My only concern is that it is easy to talk up the potential for stopping waste and reducing the number of penpushers, but actually finding jobs that aren't necessary and rooting out the waste is very difficult and time consuming. The easy way is to demand that every department cuts back on a set quota basis, without regard for services.

The Tories whinged, as they are wont to do. After all, Gordon was driving his tanks onto their turf with this opening strike in the general election campaign. They may go on about 'big government' - forgetting that they presided over a massive increase in the size of the civil service.

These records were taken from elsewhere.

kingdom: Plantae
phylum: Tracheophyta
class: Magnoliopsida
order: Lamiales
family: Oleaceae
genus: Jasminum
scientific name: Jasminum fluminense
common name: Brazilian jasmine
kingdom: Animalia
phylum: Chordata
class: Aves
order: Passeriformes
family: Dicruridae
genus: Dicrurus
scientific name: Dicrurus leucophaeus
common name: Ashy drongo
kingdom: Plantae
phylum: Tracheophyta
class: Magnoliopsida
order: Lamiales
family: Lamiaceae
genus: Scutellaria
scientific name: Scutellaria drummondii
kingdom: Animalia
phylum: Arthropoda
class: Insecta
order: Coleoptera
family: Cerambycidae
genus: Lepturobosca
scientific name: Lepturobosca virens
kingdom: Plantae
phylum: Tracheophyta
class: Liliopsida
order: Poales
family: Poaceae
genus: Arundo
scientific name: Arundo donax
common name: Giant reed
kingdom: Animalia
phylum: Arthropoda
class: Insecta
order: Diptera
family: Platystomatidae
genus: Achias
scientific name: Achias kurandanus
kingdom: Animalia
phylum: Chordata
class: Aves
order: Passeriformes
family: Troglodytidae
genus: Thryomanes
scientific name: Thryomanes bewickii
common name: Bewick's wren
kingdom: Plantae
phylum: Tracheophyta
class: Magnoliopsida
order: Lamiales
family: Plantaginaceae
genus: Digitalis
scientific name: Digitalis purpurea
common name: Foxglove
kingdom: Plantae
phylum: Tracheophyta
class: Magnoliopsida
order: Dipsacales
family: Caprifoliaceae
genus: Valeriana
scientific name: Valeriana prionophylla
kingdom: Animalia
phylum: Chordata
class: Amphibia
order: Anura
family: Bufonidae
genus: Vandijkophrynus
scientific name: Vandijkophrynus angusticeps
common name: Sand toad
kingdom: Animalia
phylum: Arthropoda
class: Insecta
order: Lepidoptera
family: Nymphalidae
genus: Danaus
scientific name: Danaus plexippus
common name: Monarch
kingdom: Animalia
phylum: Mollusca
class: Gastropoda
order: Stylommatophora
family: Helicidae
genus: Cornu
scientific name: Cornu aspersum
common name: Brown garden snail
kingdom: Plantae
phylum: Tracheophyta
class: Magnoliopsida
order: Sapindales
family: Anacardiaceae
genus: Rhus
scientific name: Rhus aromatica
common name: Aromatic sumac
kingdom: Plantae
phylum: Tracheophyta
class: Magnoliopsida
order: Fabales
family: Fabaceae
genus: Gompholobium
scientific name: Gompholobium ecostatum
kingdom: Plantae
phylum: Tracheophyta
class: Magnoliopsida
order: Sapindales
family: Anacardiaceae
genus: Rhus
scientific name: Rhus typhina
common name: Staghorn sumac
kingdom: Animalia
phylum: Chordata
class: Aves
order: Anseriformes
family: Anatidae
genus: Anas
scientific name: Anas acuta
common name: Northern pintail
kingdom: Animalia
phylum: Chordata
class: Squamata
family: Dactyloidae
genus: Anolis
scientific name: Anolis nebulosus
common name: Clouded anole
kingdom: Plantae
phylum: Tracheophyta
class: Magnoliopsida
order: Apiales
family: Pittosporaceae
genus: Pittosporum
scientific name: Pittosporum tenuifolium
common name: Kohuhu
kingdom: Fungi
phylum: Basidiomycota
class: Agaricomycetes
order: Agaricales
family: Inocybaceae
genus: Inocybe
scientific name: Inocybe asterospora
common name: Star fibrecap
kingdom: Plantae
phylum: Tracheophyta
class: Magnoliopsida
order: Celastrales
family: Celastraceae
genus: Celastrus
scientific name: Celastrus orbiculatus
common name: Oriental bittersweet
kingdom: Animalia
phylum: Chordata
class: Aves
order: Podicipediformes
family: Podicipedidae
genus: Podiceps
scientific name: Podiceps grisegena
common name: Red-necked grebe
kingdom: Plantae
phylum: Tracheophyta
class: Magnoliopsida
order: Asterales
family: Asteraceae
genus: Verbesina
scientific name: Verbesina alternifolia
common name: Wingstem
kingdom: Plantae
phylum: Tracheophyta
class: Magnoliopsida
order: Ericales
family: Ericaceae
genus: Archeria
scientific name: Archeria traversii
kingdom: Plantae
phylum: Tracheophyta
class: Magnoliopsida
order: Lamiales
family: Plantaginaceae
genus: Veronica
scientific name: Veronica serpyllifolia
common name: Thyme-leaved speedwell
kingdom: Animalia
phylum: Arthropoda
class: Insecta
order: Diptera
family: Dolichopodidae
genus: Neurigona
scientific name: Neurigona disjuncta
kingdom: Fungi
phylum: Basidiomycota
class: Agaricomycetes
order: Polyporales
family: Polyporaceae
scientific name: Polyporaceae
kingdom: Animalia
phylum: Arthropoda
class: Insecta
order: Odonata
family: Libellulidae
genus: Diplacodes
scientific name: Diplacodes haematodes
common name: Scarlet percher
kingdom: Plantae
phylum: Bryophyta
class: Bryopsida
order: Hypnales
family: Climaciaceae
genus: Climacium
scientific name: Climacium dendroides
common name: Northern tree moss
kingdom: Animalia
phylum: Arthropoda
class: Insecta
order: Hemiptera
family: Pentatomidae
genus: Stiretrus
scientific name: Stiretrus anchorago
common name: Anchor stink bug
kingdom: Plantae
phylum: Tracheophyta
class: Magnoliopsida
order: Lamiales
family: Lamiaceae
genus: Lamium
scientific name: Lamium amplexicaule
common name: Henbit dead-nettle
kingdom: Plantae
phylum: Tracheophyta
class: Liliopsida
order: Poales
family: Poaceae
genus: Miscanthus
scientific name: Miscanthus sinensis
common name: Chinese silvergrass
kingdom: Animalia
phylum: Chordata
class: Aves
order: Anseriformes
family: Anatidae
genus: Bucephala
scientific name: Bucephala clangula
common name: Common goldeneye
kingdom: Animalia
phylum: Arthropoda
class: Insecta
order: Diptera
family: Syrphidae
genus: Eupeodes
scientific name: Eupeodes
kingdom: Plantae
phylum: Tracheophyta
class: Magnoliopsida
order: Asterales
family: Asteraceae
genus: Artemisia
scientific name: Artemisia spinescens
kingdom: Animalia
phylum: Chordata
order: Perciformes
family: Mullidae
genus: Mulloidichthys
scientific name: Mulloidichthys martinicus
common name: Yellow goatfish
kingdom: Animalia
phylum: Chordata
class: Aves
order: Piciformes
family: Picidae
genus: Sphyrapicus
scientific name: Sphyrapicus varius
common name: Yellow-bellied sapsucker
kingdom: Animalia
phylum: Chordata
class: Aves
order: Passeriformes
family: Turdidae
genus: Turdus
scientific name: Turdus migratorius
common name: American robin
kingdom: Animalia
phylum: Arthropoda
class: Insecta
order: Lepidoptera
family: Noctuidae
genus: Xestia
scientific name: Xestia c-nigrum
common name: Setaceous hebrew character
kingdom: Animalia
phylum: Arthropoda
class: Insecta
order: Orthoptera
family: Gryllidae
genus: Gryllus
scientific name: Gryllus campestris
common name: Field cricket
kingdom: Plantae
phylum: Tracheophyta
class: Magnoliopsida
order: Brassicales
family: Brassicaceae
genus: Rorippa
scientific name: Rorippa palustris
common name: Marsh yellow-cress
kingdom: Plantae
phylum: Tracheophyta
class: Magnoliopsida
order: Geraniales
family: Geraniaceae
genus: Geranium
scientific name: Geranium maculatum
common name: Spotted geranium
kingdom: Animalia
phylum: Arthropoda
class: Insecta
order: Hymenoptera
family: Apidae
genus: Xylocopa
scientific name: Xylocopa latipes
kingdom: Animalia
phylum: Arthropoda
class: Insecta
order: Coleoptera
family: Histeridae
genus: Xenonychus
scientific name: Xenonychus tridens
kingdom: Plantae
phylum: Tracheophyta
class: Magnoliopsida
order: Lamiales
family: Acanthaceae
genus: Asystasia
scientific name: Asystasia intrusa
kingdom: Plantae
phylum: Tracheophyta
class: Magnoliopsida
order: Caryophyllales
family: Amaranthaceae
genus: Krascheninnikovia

It takes big government to do big things.

Tuesday, July 13, 2004

Should I stay or should I go?

Another tough week for Tony...

MONDAY and TUESDAY
Gordon getting all the positive publicity on Monday with extra spending on front-line services

WEDNESDAY
Butler report published - how critical will it be?

THURSDAY
By-elections in Birmingham Hodge Hill and Leicester - two safe Labour seats in any normal year. The word is that we'll hold Hodge Hill with a reduced majority and probably lose Leicester to the LibDems.

So, should he go or stick around?

If he goes over the summer, he can go with his head held high and the Party will eulogise him as a great leader who chose his time to leave and laud the genuinely great achievements of the past seven years of Labour government. As Tony so identified himself with the Iraq war, much of the negative feeling will leave with him and those voters turned off by Blair will return to the fold - key to reviving a drooping party structure.

If he sticks around? Sure, we'll win the next general election with a reduced majority, but the mud from Iraq will continue to stick to the whole party. In any case, the gossip about the succession won't subside - just get worse until the whole structure of political government is consumed by it. The real issues will be completely obscured by gossip.